===== Exercise input
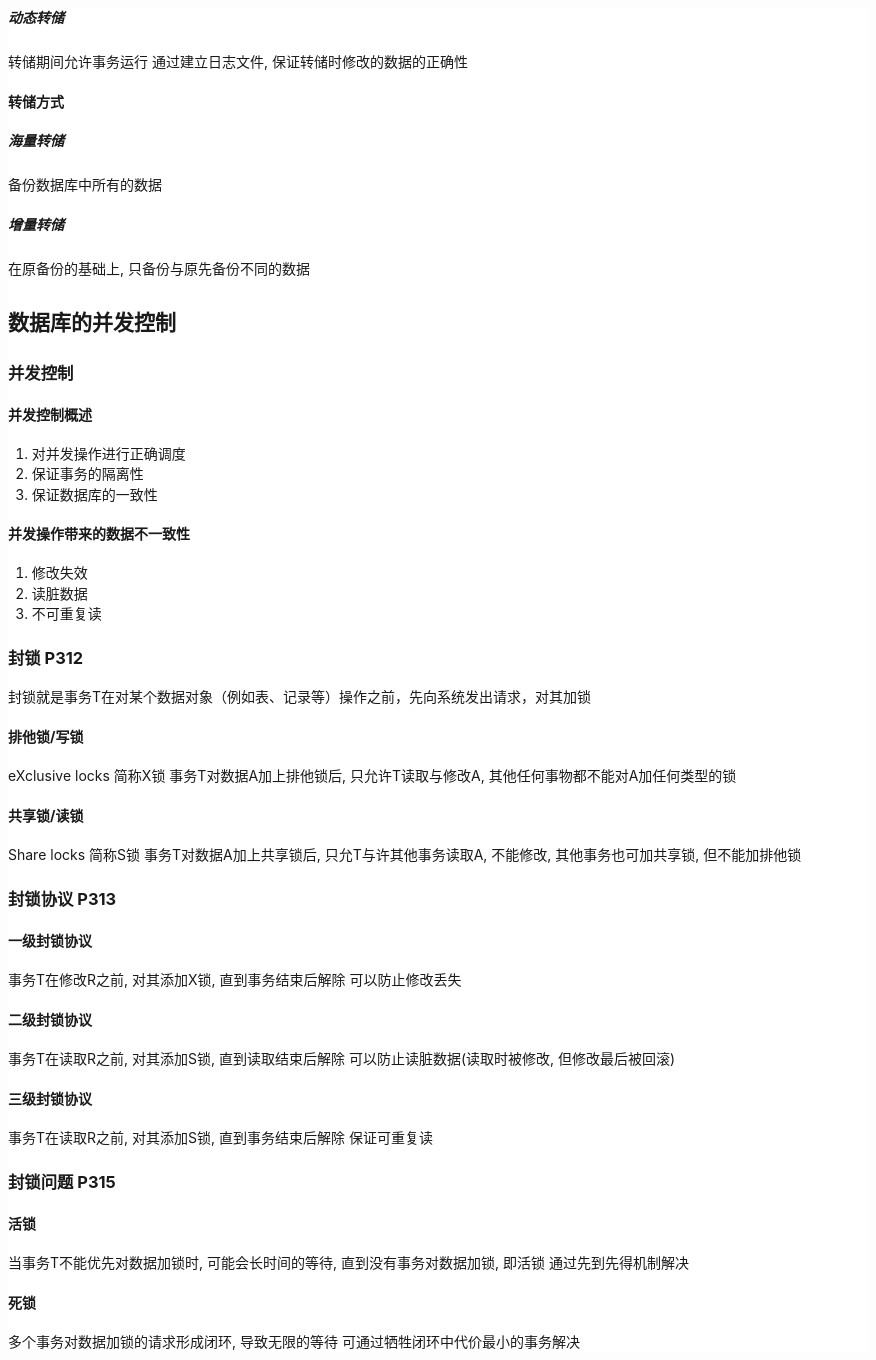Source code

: ##### 动态转储
转储期间允许事务运行
通过建立日志文件, 保证转储时修改的数据的正确性
#### 转储方式
##### 海量转储
备份数据库中所有的数据
##### 增量转储
在原备份的基础上, 只备份与原先备份不同的数据
## 数据库的并发控制
### 并发控制
#### 并发控制概述
1. 对并发操作进行正确调度
2. 保证事务的隔离性
3. 保证数据库的一致性
#### 并发操作带来的数据不一致性
1. 修改失效
2. 读脏数据
3. 不可重复读
### 封锁 P312
封锁就是事务T在对某个数据对象（例如表、记录等）操作之前，先向系统发出请求，对其加锁
#### 排他锁/写锁
eXclusive locks 简称X锁
事务T对数据A加上排他锁后, 只允许T读取与修改A, 其他任何事物都不能对A加任何类型的锁
#### 共享锁/读锁
Share locks 简称S锁
事务T对数据A加上共享锁后, 只允T与许其他事务读取A, 不能修改, 其他事务也可加共享锁, 但不能加排他锁
### 封锁协议 P313
#### 一级封锁协议
事务T在修改R之前, 对其添加X锁, 直到事务结束后解除
可以防止修改丢失
#### 二级封锁协议
事务T在读取R之前, 对其添加S锁, 直到读取结束后解除
可以防止读脏数据(读取时被修改, 但修改最后被回滚)
#### 三级封锁协议
事务T在读取R之前, 对其添加S锁, 直到事务结束后解除
保证可重复读
### 封锁问题 P315
#### 活锁
当事务T不能优先对数据加锁时, 可能会长时间的等待, 直到没有事务对数据加锁, 即活锁
通过先到先得机制解决
#### 死锁
多个事务对数据加锁的请求形成闭环, 导致无限的等待
可通过牺牲闭环中代价最小的事务解决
==========
What the exercise asks: Convert the lines above into a Markdown table with the columns Row and Content, numbering each row and skipping blank lines. Leave the pictures out of the table.

Response to the task:
| Row | Content |
|---|---|
| 1 | Source code |
| 2 | : ##### 动态转储 |
| 3 | 转储期间允许事务运行 |
| 4 | 通过建立日志文件, 保证转储时修改的数据的正确性 |
| 5 | #### 转储方式 |
| 6 | ##### 海量转储 |
| 7 | 备份数据库中所有的数据 |
| 8 | ##### 增量转储 |
| 9 | 在原备份的基础上, 只备份与原先备份不同的数据 |
| 10 | ## 数据库的并发控制 |
| 11 | ### 并发控制 |
| 12 | #### 并发控制概述 |
| 13 | 1. 对并发操作进行正确调度 |
| 14 | 2. 保证事务的隔离性 |
| 15 | 3. 保证数据库的一致性 |
| 16 | #### 并发操作带来的数据不一致性 |
| 17 | 1. 修改失效 |
| 18 | 2. 读脏数据 |
| 19 | 3. 不可重复读 |
| 20 | ### 封锁 P312 |
| 21 | 封锁就是事务T在对某个数据对象（例如表、记录等）操作之前，先向系统发出请求，对其加锁 |
| 22 | #### 排他锁/写锁 |
| 23 | eXclusive locks 简称X锁 |
| 24 | 事务T对数据A加上排他锁后, 只允许T读取与修改A, 其他任何事物都不能对A加任何类型的锁 |
| 25 | #### 共享锁/读锁 |
| 26 | Share locks 简称S锁 |
| 27 | 事务T对数据A加上共享锁后, 只允T与许其他事务读取A, 不能修改, 其他事务也可加共享锁, 但不能加排他锁 |
| 28 | ### 封锁协议 P313 |
| 29 | #### 一级封锁协议 |
| 30 | 事务T在修改R之前, 对其添加X锁, 直到事务结束后解除 |
| 31 | 可以防止修改丢失 |
| 32 | #### 二级封锁协议 |
| 33 | 事务T在读取R之前, 对其添加S锁, 直到读取结束后解除 |
| 34 | 可以防止读脏数据(读取时被修改, 但修改最后被回滚) |
| 35 | #### 三级封锁协议 |
| 36 | 事务T在读取R之前, 对其添加S锁, 直到事务结束后解除 |
| 37 | 保证可重复读 |
| 38 | ### 封锁问题 P315 |
| 39 | #### 活锁 |
| 40 | 当事务T不能优先对数据加锁时, 可能会长时间的等待, 直到没有事务对数据加锁, 即活锁 |
| 41 | 通过先到先得机制解决 |
| 42 | #### 死锁 |
| 43 | 多个事务对数据加锁的请求形成闭环, 导致无限的等待 |
| 44 | 可通过牺牲闭环中代价最小的事务解决 |